The Government has recently published its Employment status review. This was commissioned by the previous coalition Government and completed in March 2015 (but not made public until February 2017). Originally the idea was to come up with ways of ensuring "clarity" in employment status. In the end, the review made no formal recommendations, but it does set out in some detail the complexity that lies at the heart of trying to distinguish between employees, workers and those who are neither.

Meanwhile, the House of Commons Business Energy and Industrial Strategy Committee is currently conducting an enquiry into the Future world of work, looking specifically at what employment rights should be enjoyed by agency workers, casual workers and the self-employed (including those working in the "gig economy").

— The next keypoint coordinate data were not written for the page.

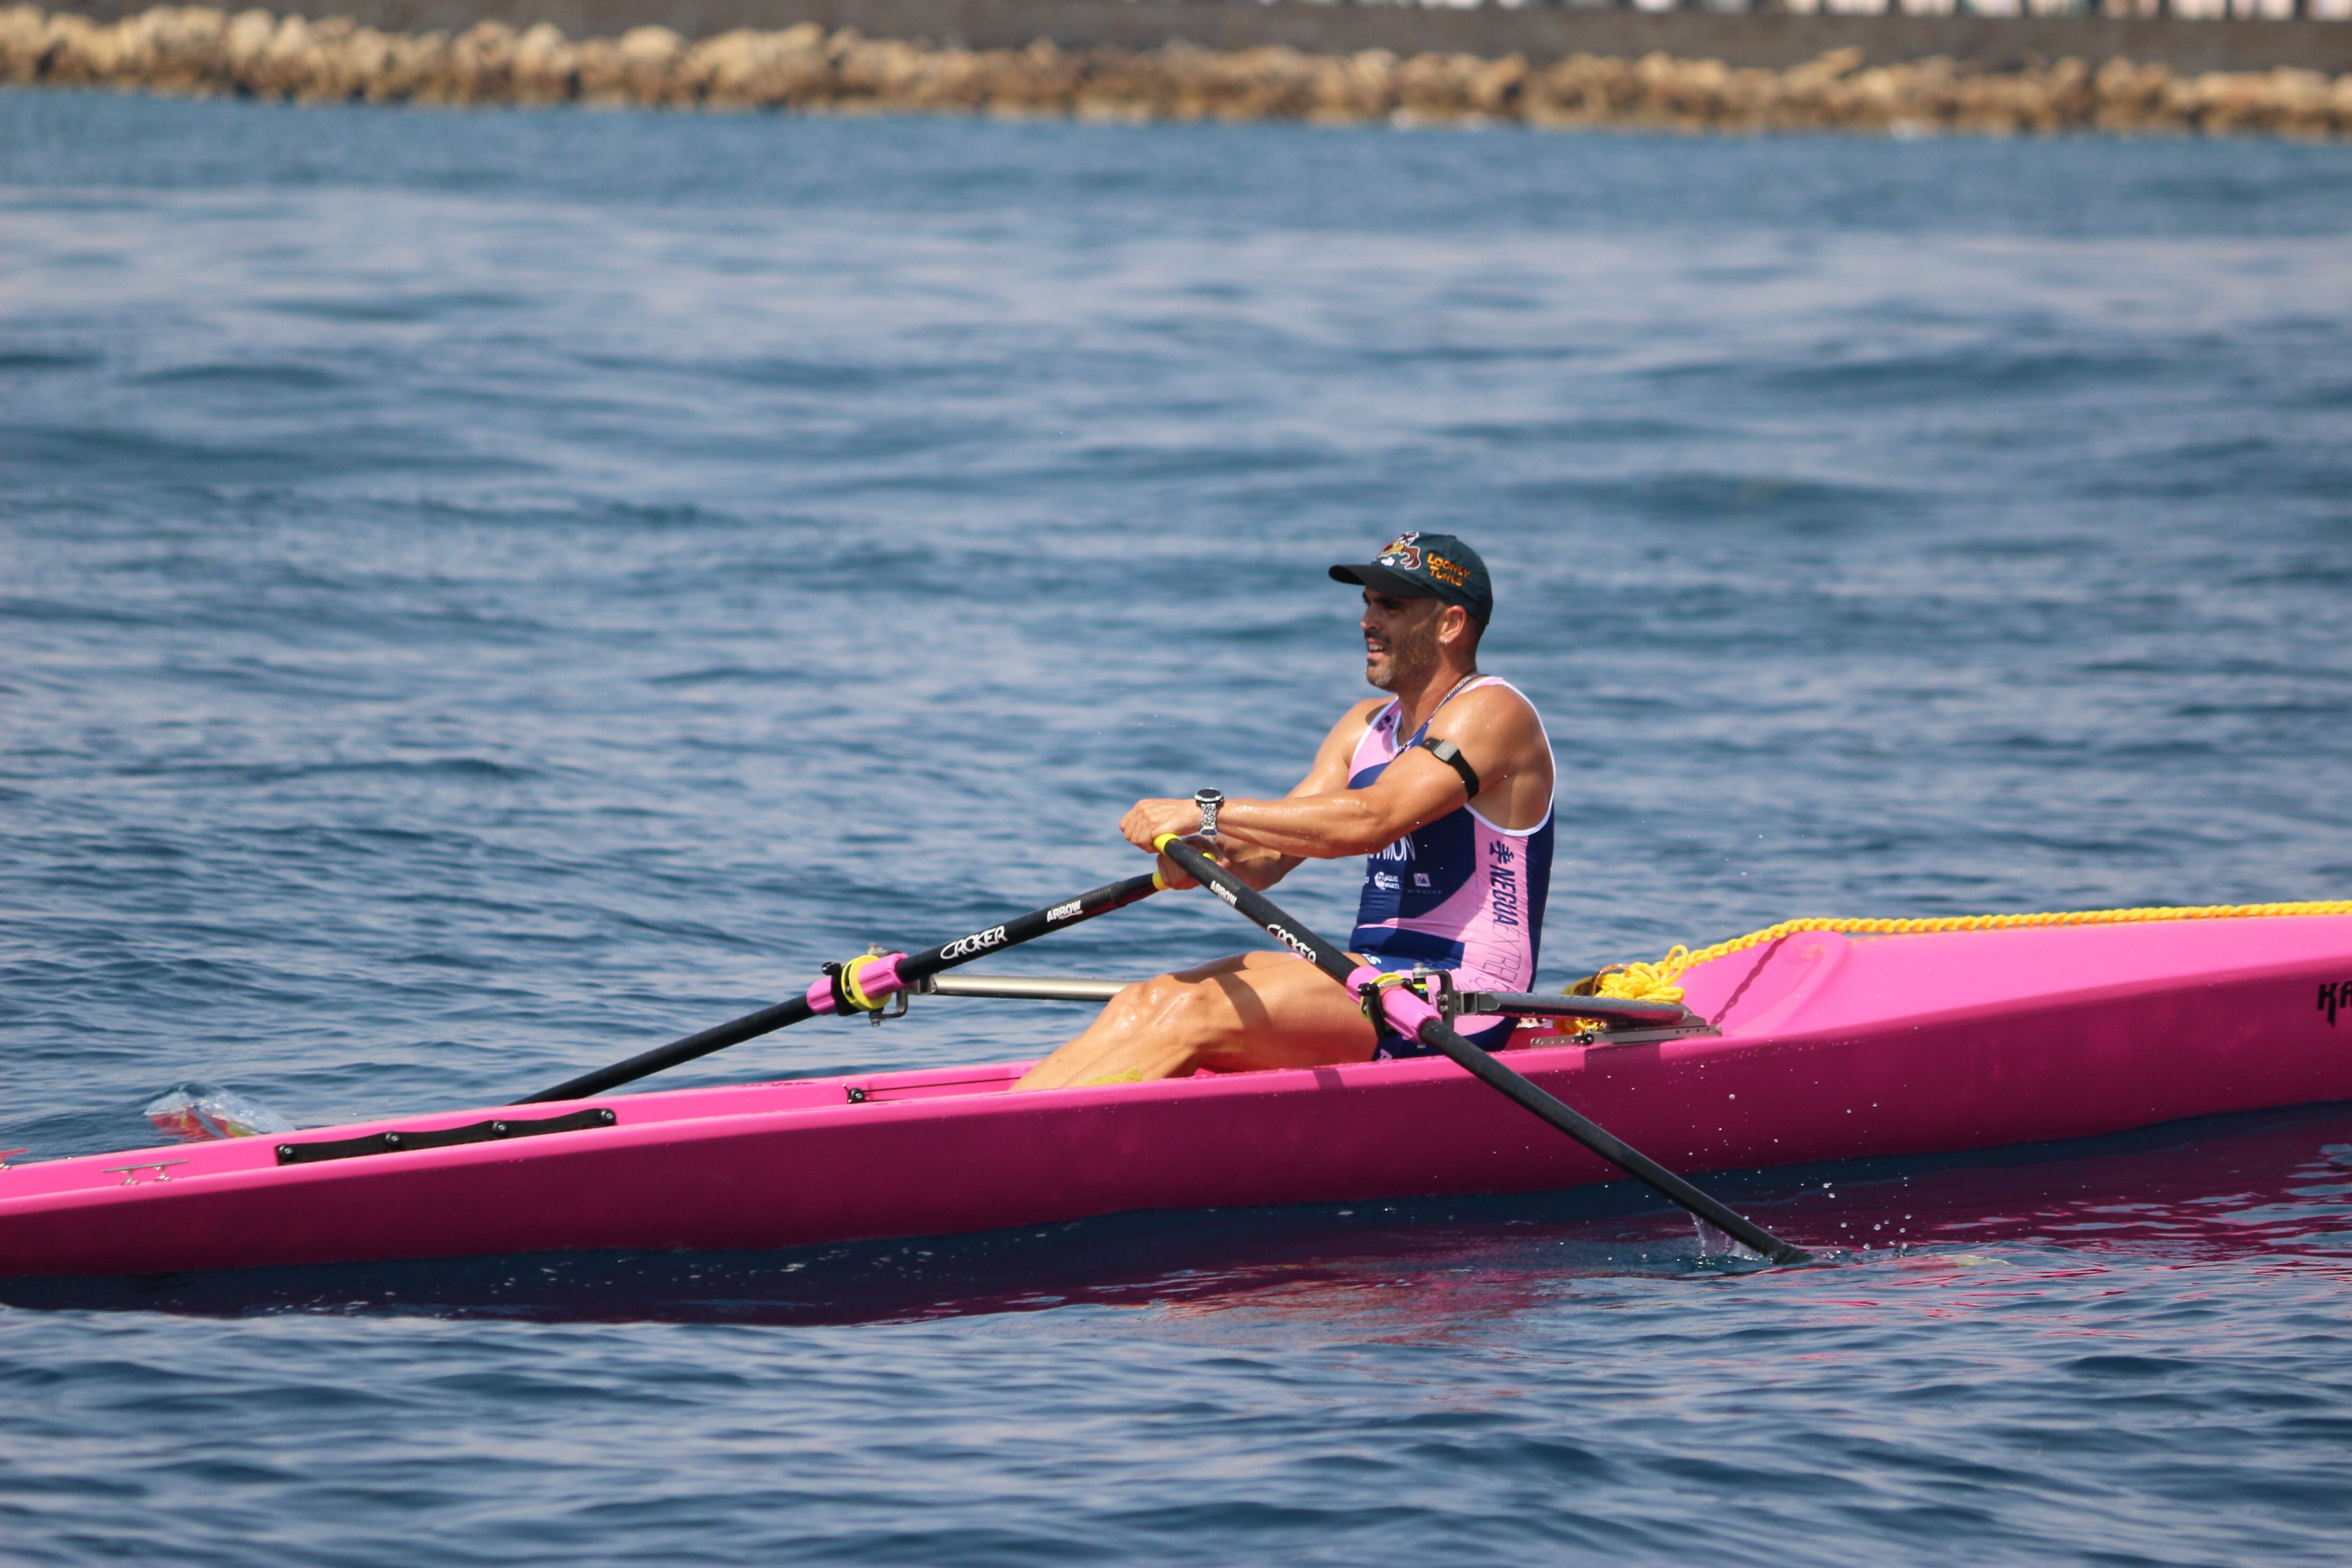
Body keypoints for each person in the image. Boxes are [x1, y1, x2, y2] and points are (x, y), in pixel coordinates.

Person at [1013, 533, 1556, 1090]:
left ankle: (1015, 1157)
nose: (1368, 620)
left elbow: (1373, 820)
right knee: (1147, 999)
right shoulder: (1365, 726)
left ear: (1449, 625)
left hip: (1463, 999)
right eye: (1366, 603)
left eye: (1390, 606)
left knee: (1194, 1013)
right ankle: (1002, 1129)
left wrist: (1205, 811)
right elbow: (1267, 856)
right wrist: (1208, 856)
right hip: (1375, 975)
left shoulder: (1492, 711)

That will no doubt feed into the Taylor review into modern workplace practices. This is a wide-ranging independent review into "how employment practices need to change in order to keep pace with modern business models". One specific issue identified in the terms of reference of the review is whether or not "current definitions of employment status need to be updated to reflect new forms of working created by emerging business models, such as on-demand platforms".

The review is intended to be completed by summer 2017 and we can expect a range of recommendations aimed at promoting and encouraging high-quality work and the development of the "employee voice". However, it is hoped that there will be some more concrete short-term recommendations as well. Could one of these be the abolition of the distinction between employees and workers?

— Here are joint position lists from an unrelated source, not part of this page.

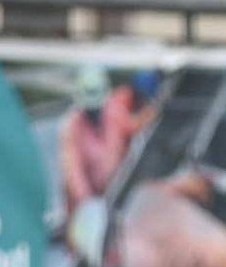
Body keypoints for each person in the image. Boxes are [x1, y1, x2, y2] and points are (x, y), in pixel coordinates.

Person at [58, 65, 158, 217]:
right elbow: (74, 172)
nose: (95, 112)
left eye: (97, 108)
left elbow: (133, 125)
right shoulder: (72, 127)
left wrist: (154, 111)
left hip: (113, 195)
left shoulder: (114, 111)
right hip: (85, 206)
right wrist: (88, 205)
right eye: (90, 109)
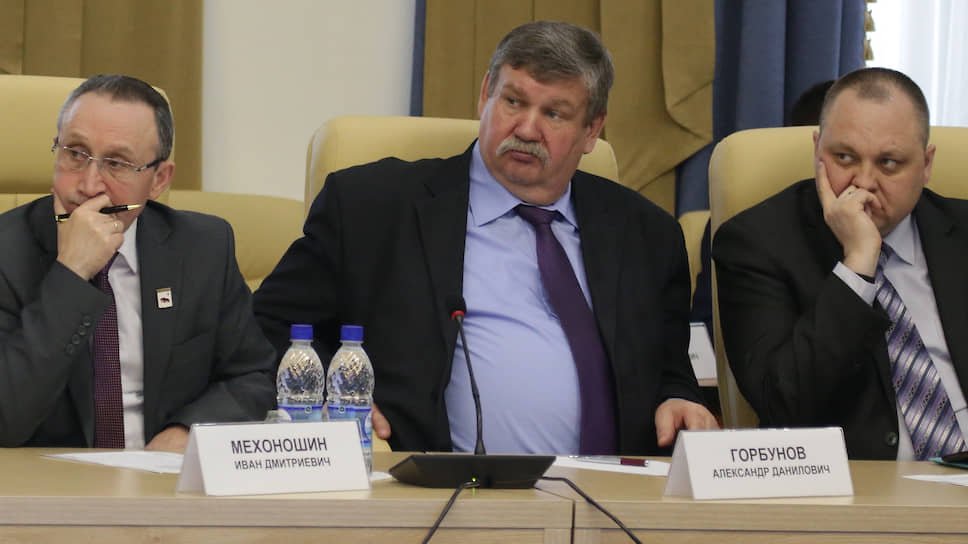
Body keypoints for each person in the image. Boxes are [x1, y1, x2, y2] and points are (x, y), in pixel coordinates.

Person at [255, 21, 716, 455]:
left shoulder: (647, 235)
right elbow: (266, 329)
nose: (527, 129)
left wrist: (679, 397)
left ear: (592, 130)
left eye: (554, 113)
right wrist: (329, 397)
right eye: (513, 101)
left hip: (616, 498)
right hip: (435, 490)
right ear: (484, 96)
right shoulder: (372, 208)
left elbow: (669, 369)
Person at [0, 74, 276, 451]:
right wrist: (72, 273)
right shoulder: (7, 252)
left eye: (116, 163)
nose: (89, 185)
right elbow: (7, 420)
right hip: (48, 482)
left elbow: (252, 376)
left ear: (159, 179)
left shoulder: (203, 248)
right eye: (75, 154)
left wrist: (188, 432)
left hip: (163, 477)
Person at [713, 67, 968, 460]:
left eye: (889, 163)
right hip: (856, 486)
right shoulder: (756, 243)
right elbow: (783, 403)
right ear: (817, 150)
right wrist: (857, 267)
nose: (863, 182)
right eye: (844, 157)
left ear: (926, 163)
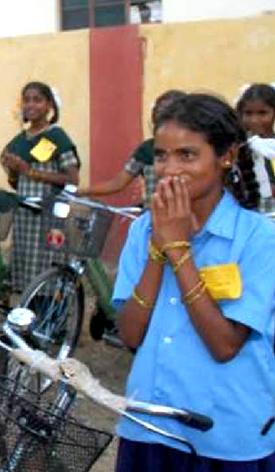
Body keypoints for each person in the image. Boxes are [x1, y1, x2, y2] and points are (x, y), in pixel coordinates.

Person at [112, 93, 275, 470]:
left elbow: (224, 344)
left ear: (226, 157)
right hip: (149, 425)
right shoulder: (142, 231)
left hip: (225, 436)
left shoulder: (258, 239)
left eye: (187, 155)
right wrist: (158, 246)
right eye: (160, 155)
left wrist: (179, 249)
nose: (169, 170)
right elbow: (132, 335)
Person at [0, 81, 80, 291]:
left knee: (47, 270)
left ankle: (51, 317)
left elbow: (72, 180)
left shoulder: (57, 137)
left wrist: (29, 171)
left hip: (49, 214)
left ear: (49, 105)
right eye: (26, 100)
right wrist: (14, 170)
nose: (31, 105)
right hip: (25, 216)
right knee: (25, 269)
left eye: (37, 100)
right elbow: (15, 183)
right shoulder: (19, 140)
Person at [80, 89, 186, 206]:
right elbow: (118, 183)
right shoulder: (146, 149)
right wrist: (80, 191)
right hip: (153, 218)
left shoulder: (191, 148)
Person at [235, 83, 275, 214]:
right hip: (253, 213)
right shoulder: (239, 146)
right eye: (248, 113)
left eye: (262, 113)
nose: (254, 120)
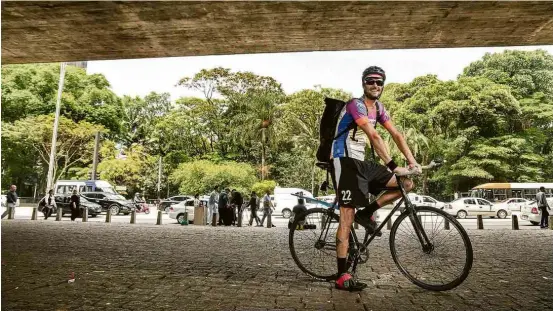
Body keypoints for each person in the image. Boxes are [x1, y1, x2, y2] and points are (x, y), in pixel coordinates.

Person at [331, 66, 420, 291]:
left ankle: (368, 212)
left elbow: (396, 134)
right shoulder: (355, 105)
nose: (375, 86)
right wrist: (393, 165)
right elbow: (374, 135)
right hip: (345, 161)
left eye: (379, 82)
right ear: (363, 83)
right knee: (347, 217)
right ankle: (342, 276)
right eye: (371, 81)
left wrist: (412, 163)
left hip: (363, 163)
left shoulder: (379, 107)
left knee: (406, 184)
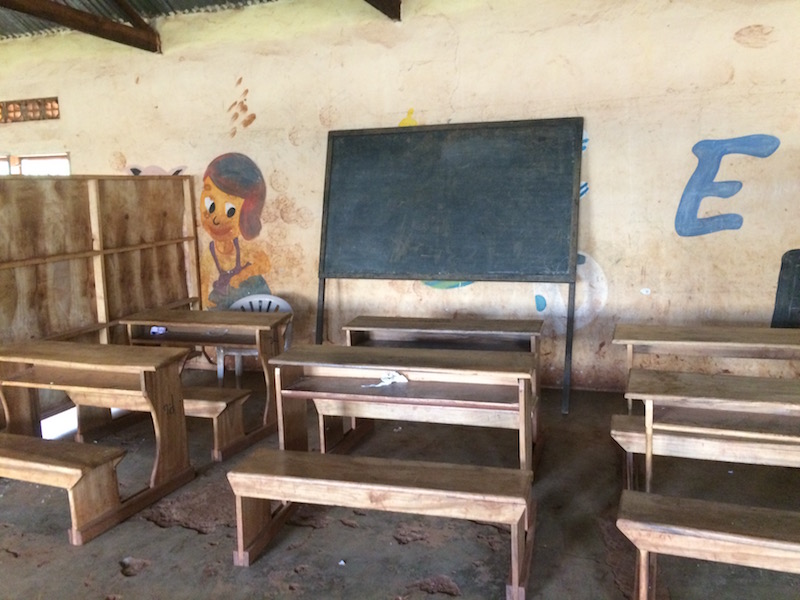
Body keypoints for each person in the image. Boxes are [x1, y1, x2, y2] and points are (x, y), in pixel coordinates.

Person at [201, 152, 271, 307]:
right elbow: (204, 276)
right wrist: (203, 297)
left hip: (253, 299)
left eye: (230, 210)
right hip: (228, 298)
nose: (216, 219)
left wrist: (244, 275)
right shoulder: (210, 252)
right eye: (210, 204)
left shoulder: (244, 247)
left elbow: (265, 264)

It is easy to think that the pressure for change is becoming irresistible. But whatever emerges from the Taylor review - or from the Business Energy and Industrial Strategy Committee - I very much doubt that we are on the cusp of a major reform. The issue of employment status sounds abstract and theoretical, but it is actually a question of how much employment law intrudes into the relationship between businesses and the individuals who work for them, and that is a very politically sensitive issue. Abolishing the distinction between workers and employees will do one of two things, depending on whether the scope of the law is widened or narrowed. Either it will mean that thousands of workers will cease to qualify for the minimum wage and paid annual leave, or it will mean that thousands of members of what has previously been regarded as a highly flexible part of the labour market will qualify for redundancy pay and maternity leave and be able to claim unfair dismissal. It is difficult to see the current Government taking either of those paths.

We might be left with a situation in which everyone acknowledges that the scope of employment law is unsatisfactory, but without any consensus as to what to do about it. That will probably mean sticking with the status quo. However, being proved wrong about this would be a genuine pleasure.